Friday’s Religion News Roundup

Here’s how it’s looking out there as we slide into the weekend … From the Dept. of Oops They Did It Again, the Archdiocese of Louisville says a defrocked priest who was on probation for abuse shouldn’t have held a seat on a parish council. Up in Boston, Cardinal Sean O’Malley is launching a month-long […]

Here’s how it’s looking out there as we slide into the weekend …

From the Dept. of Oops They Did It Again, the Archdiocese of Louisville says a defrocked priest who was on probation for abuse shouldn’t have held a seat on a parish council. Up in Boston, Cardinal Sean O’Malley is launching a month-long “consultation” with disgruntled parishioners over the fate of shuttered churches.

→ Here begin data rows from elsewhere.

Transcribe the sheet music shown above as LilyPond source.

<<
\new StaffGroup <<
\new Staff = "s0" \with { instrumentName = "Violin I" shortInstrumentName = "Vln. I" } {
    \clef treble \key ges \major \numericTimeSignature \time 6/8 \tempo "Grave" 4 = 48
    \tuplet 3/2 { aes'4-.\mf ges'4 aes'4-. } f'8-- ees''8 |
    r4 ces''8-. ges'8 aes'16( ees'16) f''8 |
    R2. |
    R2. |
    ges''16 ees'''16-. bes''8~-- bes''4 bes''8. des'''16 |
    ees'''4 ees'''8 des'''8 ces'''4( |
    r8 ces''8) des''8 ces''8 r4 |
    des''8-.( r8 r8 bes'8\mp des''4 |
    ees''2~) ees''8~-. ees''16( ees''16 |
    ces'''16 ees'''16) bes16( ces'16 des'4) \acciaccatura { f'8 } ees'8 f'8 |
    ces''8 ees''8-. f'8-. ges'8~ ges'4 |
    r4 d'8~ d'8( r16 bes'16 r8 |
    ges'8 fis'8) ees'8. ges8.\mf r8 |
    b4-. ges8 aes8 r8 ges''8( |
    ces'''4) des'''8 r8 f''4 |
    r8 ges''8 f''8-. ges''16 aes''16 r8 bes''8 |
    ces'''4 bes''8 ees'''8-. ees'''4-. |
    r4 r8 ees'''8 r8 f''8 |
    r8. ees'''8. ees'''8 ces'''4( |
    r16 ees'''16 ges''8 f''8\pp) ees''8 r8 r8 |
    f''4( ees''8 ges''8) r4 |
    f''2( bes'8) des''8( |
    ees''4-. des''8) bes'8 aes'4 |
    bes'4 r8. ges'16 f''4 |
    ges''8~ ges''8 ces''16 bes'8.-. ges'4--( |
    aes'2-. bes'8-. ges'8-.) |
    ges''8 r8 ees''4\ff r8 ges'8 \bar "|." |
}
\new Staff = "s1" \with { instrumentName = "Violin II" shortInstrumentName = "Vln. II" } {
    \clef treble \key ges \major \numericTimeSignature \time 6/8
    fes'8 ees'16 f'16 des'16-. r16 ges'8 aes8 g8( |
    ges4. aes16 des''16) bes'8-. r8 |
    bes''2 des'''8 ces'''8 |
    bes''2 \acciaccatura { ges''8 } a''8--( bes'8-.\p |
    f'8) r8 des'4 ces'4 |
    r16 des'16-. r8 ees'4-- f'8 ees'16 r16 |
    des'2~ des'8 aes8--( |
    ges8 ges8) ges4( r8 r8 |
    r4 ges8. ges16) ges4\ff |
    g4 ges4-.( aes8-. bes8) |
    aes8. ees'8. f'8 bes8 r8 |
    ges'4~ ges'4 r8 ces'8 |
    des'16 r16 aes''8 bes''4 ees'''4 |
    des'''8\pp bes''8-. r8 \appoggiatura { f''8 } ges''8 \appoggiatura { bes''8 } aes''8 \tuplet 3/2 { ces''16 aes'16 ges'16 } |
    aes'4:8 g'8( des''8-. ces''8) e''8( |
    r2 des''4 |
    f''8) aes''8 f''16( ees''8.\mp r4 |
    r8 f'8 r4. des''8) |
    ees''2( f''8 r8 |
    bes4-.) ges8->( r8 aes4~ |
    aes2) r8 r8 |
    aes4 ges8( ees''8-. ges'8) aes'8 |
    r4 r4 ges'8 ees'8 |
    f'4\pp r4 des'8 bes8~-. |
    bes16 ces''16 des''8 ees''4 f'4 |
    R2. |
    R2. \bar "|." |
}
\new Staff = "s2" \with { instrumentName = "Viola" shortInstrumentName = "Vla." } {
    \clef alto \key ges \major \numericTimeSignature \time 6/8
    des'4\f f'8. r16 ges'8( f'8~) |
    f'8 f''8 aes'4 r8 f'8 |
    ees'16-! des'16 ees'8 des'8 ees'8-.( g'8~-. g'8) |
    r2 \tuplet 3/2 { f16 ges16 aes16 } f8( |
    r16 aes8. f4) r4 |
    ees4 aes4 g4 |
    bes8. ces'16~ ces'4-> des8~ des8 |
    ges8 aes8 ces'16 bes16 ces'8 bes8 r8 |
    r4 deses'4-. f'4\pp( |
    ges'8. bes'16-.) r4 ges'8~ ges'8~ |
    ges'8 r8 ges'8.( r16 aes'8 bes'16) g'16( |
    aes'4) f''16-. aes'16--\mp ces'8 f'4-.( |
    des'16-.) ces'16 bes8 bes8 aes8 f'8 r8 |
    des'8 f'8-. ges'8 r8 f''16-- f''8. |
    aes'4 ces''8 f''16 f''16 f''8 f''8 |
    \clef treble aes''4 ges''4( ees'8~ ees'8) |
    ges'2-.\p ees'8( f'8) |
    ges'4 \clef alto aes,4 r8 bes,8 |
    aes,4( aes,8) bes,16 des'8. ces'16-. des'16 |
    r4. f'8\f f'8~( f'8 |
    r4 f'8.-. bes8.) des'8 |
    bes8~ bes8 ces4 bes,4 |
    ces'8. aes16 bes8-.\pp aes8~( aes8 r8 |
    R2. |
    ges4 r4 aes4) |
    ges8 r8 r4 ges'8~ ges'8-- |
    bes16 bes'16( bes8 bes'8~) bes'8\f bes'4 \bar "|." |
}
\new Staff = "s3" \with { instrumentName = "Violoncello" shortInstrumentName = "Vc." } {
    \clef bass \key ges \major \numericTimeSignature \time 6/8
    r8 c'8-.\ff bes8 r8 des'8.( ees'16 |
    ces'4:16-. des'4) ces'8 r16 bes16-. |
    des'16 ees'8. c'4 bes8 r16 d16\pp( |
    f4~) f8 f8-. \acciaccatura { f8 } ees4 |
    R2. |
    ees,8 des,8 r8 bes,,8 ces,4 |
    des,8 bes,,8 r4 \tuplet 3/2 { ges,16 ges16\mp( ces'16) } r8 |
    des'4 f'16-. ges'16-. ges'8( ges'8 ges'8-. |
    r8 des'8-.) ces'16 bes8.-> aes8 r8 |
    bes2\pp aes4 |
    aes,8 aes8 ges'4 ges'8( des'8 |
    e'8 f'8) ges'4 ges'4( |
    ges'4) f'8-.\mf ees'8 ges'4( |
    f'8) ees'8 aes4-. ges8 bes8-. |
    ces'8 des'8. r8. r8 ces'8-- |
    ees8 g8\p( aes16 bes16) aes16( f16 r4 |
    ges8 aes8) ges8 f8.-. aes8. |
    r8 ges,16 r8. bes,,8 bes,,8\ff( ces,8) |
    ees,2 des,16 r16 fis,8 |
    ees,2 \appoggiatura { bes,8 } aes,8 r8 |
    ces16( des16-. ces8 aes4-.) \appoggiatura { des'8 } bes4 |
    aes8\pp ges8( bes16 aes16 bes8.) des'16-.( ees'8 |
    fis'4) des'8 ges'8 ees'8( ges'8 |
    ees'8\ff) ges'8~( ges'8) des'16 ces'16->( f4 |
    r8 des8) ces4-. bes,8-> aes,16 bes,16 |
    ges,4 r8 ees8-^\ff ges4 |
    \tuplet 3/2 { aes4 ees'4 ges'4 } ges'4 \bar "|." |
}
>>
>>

Out in Oregon, sex abuse victims are suing various groups who got money from the Jesuits, essentially arguing that they skipped the line and prevented the Jesuits from being able to pay to settle abuse lawsuits. Or something like that.


In South Dakota, lawmakers have shelved a proposal to legislate “justifiable homicide” in order to protect a fetus; critics said it would lead to open season on abortion providers, and a spokesman the governor calls the proposed language “a very bad idea.”

The 2011 battles over gay marriage got off to a raucus start in New Hampshire yesterday, where Republicans and conservatives vowed to make gay marriage a big issue in the 2012 first-in-the-nation primary. A bill to legalize gay marriage in Maryland cleared a significant hurdle yesterday.

After getting a SWEDOW dump of losing Pittsburgh Steelers Super Bowl T-shirts, World Vision is now getting $500,000 from … Watson, the IBM super computer who mopped the floor of Jeopardy this week. Publishing giant Zondervan isn’t renewing the contract of CEO Moe Girkins.

A Presbyterian pastor in Pennsylvania says Protestants could really use their own confession iPhone app. A home-schooled wrestler (and son of a preacher man) forfeited his match against a female opponent, saying guy-on-girl rolling around the mat isn’t “appropriate.”

From the Dept. of It’s Not About You, It’s About Me, Conservative Judaism is trying to woo independent-minded prayer groups, but it’s not clear those groups are interested in dating.

The good folks over at American Spectator join our coverage earlier this week in exploring the newfound anti-debt zeal among social conservatives. UC-Davis has scrubbed language from its website — which “defined religious discrimination in the United States as `institutionalized oppressions toward those who are not Christian,'” according to the AP — after Christian campus groups filed a protest.

Leaders of the World Council of Churches want to change the name of their Central Committee because it sounds, well, too communist.


France‘s governing parties are planning to launch a series of talks about the role and future of Muslims within French society, Reuters reports. Over in Russia, they’re venerating a “miracle-working” icon of former Czar Nicholas II, who was shot by the Bolsheviks in 1918.

Down in Brazil, Catholic bishops gave a collective thumbs-down to reality TV, calling it undignified.